Brief:
Restate word for word the lines beginning with the one that contains "Adam,Rouilly" and ending at the bottom of the records below, both included.

Page-level text extractions
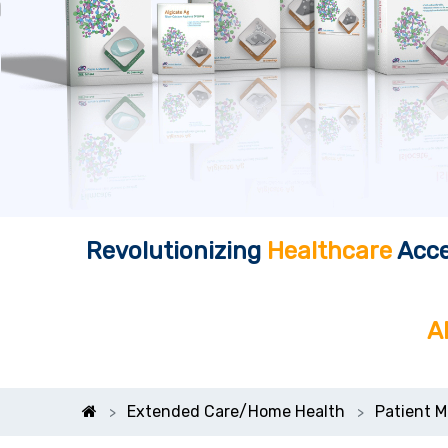
Revolutionizing
Healthcare
Acce
A
Extended Care/Home Health
Patient M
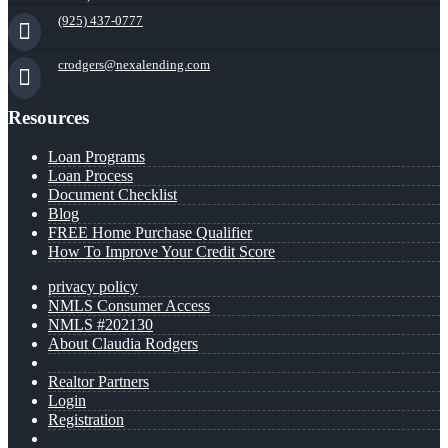
(925) 437-0777
crodgers@nexalending.com
Resources
Loan Programs
Loan Process
Document Checklist
Blog
FREE Home Purchase Qualifier
How To Improve Your Credit Score
privacy policy
NMLS Consumer Access
NMLS #202130
About Claudia Rodgers
Realtor Partners
Login
Registration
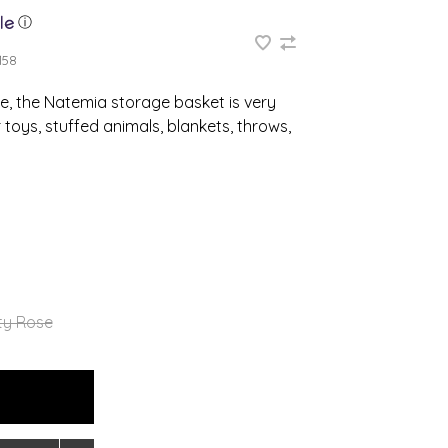
ⓘ
158
e, the Natemia storage basket is very
 toys, stuffed animals, blankets, throws,
ty Rose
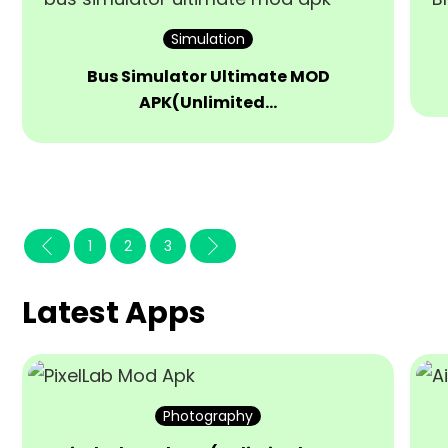
Simulation
Bus Simulator Ultimate MOD
APK(Unlimited…
1
2
3
Latest Apps
Photography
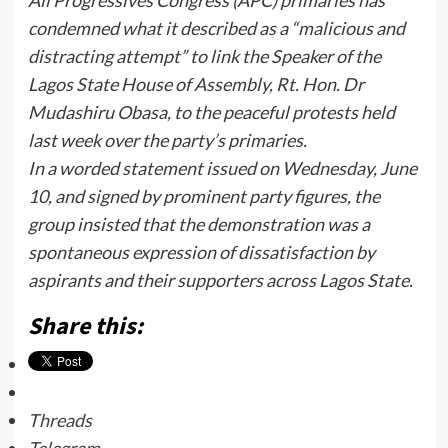
All Progressives Congress (APC) primaries has
condemned what it described as a “malicious and
distracting attempt” to link the Speaker of the
Lagos State House of Assembly, Rt. Hon. Dr
Mudashiru Obasa, to the peaceful protests held
last week over the party’s primaries.
In a worded statement issued on Wednesday, June
10, and signed by prominent party figures, the
group insisted that the demonstration was a
spontaneous expression of dissatisfaction by
aspirants and their supporters across Lagos State.
Share this:
Threads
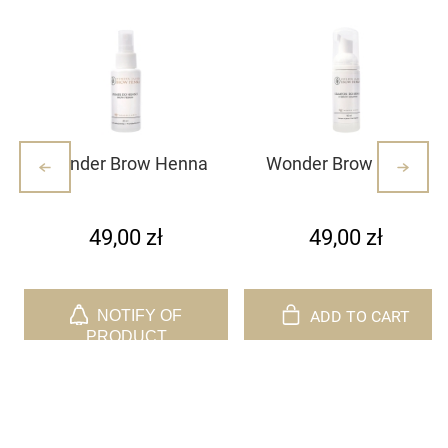
Wonder Brow Henna
Wonder Brow henna
Primer
foaming shampoo
49,00 zł
49,00 zł
ADD TO CART
NOTIFY OF
PRODUCT
AVAILABILITY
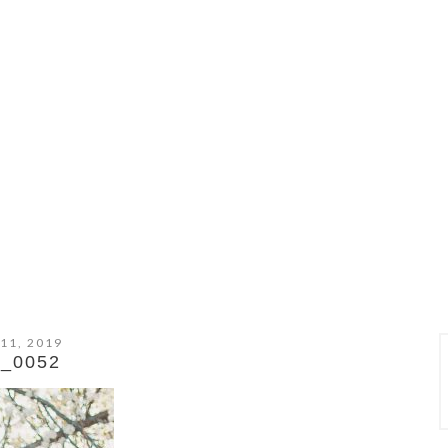
 11, 2019
_0052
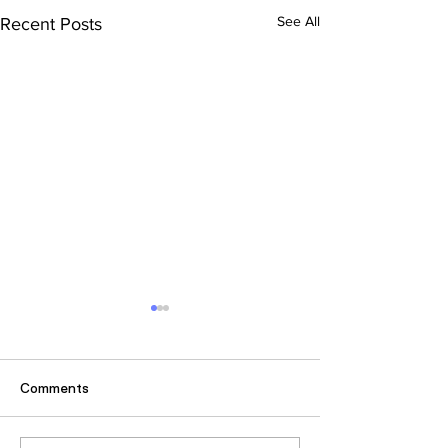
See All
Recent Posts
Comments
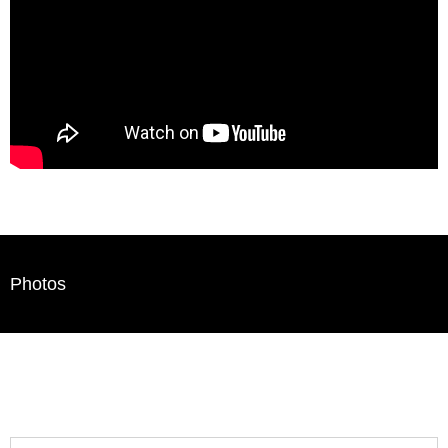
Photos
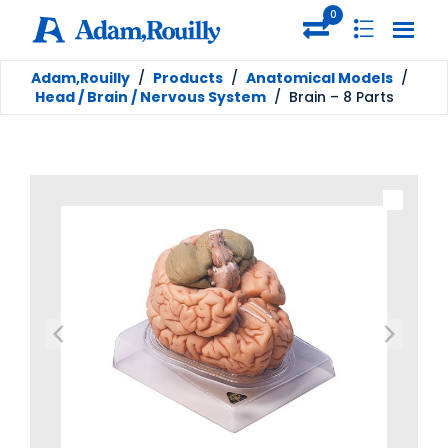
0
Adam,Rouilly
/
Products
/
Anatomical Models
/
Head / Brain / Nervous System
/
Brain – 8 Parts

Written solution:
Adam,Rouilly
/
Products
/
Anatomical Models
/
Head / Brain / Nervous System
/
Brain – 8 Parts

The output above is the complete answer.